Rosenthal noted that 22 other schools in the state of Florida currently ban smoking on campus, including the University of Central Florida, the University of Miami and the University of Florida.
She cited many statistics on smoking, including the fact that every year in the United States, tobacco kills more people than alcohol, cocaine, heroin, fires, traffic accidents, homicide, suicide and AIDS combined.
“Second-hand smoke is a Class A carcinogen. It’s poison,” Rosenthal said.
Student Government has also been getting involved in a potential smoking ban. A survey sent out by Student Government on student ideas toward a smoking ban received 1600 responses in 2 weeks.
According to Student Body Vice President Luis Vargas, about 50 percent of the respondents would like a smoke-free campus.
Faculty Senate sent out a survey to FGCU faculty in 2012 to collect their thoughts on the idea.
Seventy-three percent of the faculty that responded supported a smoke-free campus, and 69 percent supported changing the oncampus locations where smoking is allowed. Currently, there are several designated smoking stations on the main campus.
Sen. Scott Anstadt directed senator attention toward the responsibility that members of the FGCU community have toward each other.
“We as a university, we should be leaders when it comes to social consciousness. The idea that we have individual rights should be superseded by the fact that we live as a community, and we affect each other,” Anstadt said.
Sen. Sandy Pevelka suggested that a ban on smoking would be “in line with our FGCU mission of environmental sustainability.” Sen. Doug Carothers pointed out that people do not smoke simply for the nicotine. “There are a lot of different reasons that people smoke … it gives an opportunity for people to take a break.”
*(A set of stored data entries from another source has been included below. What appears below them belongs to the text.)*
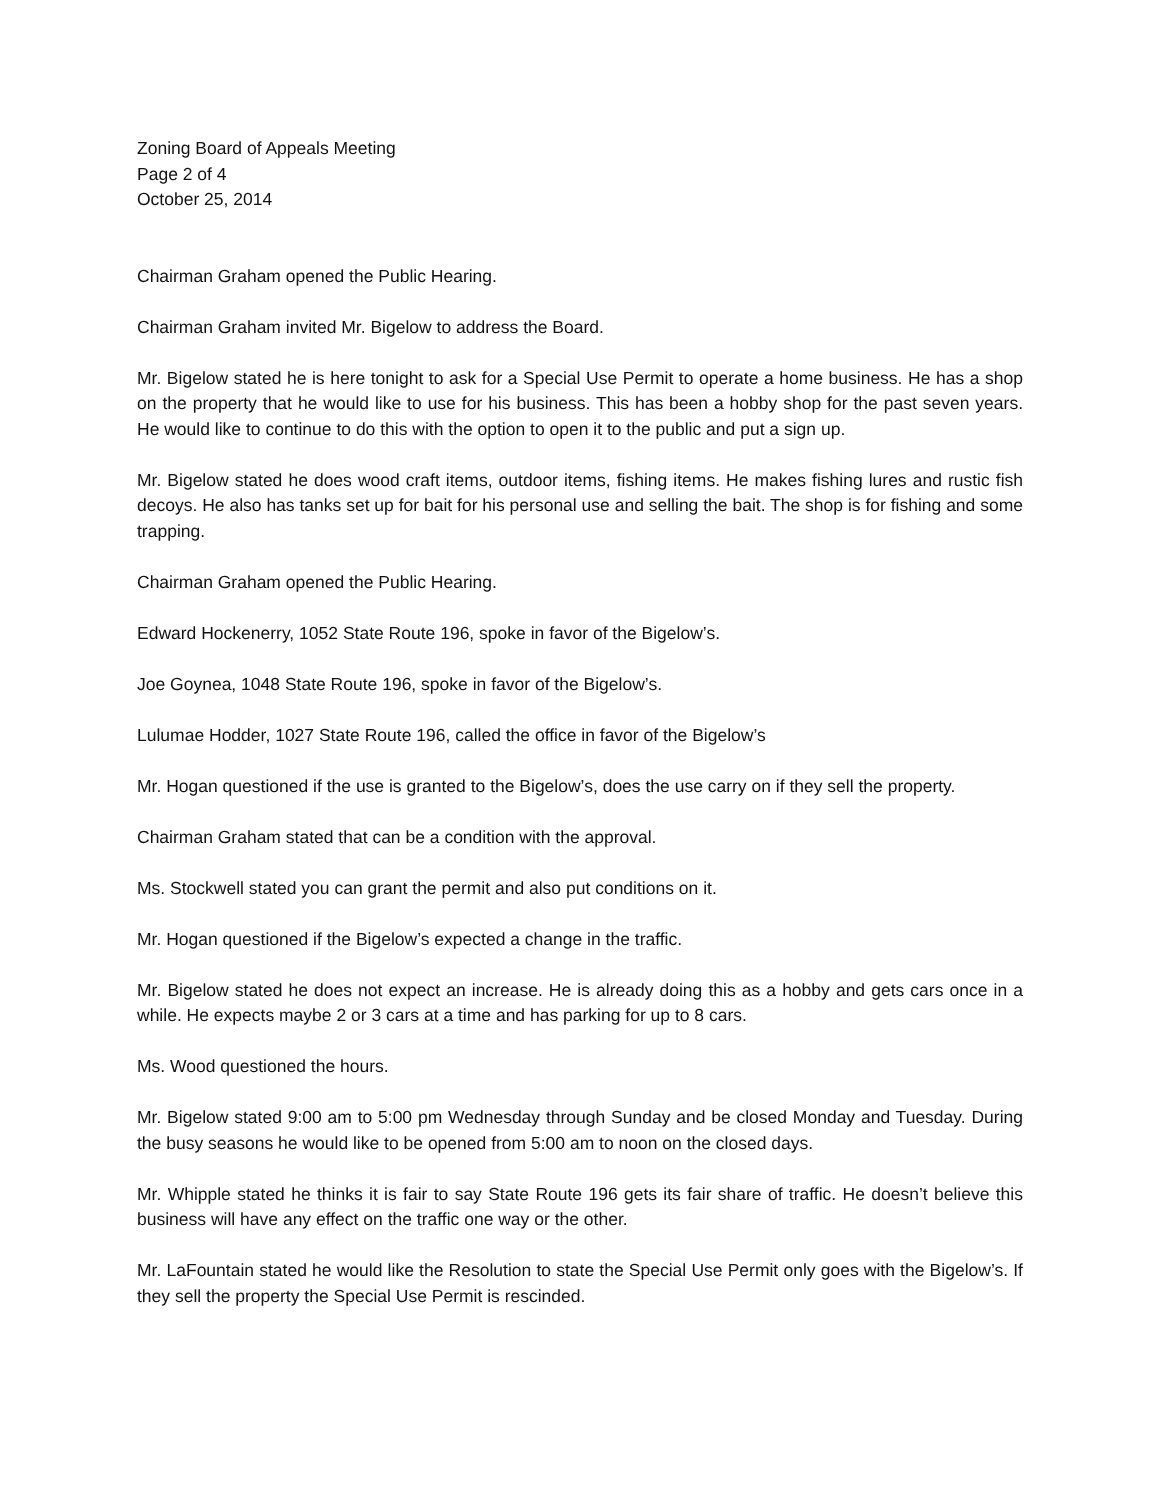Zoning Board of Appeals Meeting
Page 2 of 4
October 25, 2014
Chairman Graham opened the Public Hearing.
Chairman Graham invited Mr. Bigelow to address the Board.
Mr. Bigelow stated he is here tonight to ask for a Special Use Permit to operate a home business. He has a shop on the property that he would like to use for his business. This has been a hobby shop for the past seven years. He would like to continue to do this with the option to open it to the public and put a sign up.
Mr. Bigelow stated he does wood craft items, outdoor items, fishing items. He makes fishing lures and rustic fish decoys. He also has tanks set up for bait for his personal use and selling the bait. The shop is for fishing and some trapping.
Chairman Graham opened the Public Hearing.
Edward Hockenerry, 1052 State Route 196, spoke in favor of the Bigelow’s.
Joe Goynea, 1048 State Route 196, spoke in favor of the Bigelow’s.
Lulumae Hodder, 1027 State Route 196, called the office in favor of the Bigelow’s
Mr. Hogan questioned if the use is granted to the Bigelow’s, does the use carry on if they sell the property.
Chairman Graham stated that can be a condition with the approval.
Ms. Stockwell stated you can grant the permit and also put conditions on it.
Mr. Hogan questioned if the Bigelow’s expected a change in the traffic.
Mr. Bigelow stated he does not expect an increase. He is already doing this as a hobby and gets cars once in a while. He expects maybe 2 or 3 cars at a time and has parking for up to 8 cars.
Ms. Wood questioned the hours.
Mr. Bigelow stated 9:00 am to 5:00 pm Wednesday through Sunday and be closed Monday and Tuesday. During the busy seasons he would like to be opened from 5:00 am to noon on the closed days.
Mr. Whipple stated he thinks it is fair to say State Route 196 gets its fair share of traffic. He doesn’t believe this business will have any effect on the traffic one way or the other.
Mr. LaFountain stated he would like the Resolution to state the Special Use Permit only goes with the Bigelow’s. If they sell the property the Special Use Permit is rescinded.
Carothers suggested that an oncampus smoking ban is inevitable. “Let’s get it over with, it’s going to happen. But let’s find a way for people to take a break.”
In an interview with Eagle News, Rosenthal volunteered that she was against the ban when it was brought up several years ago, because at the time she felt it violated personal freedoms.
Now Rosenthal feels that the health and safety of FGCU community members mean more than this particular freedom. “If we ban it, some people will quit, and we will save some lives,” Rosenthal said.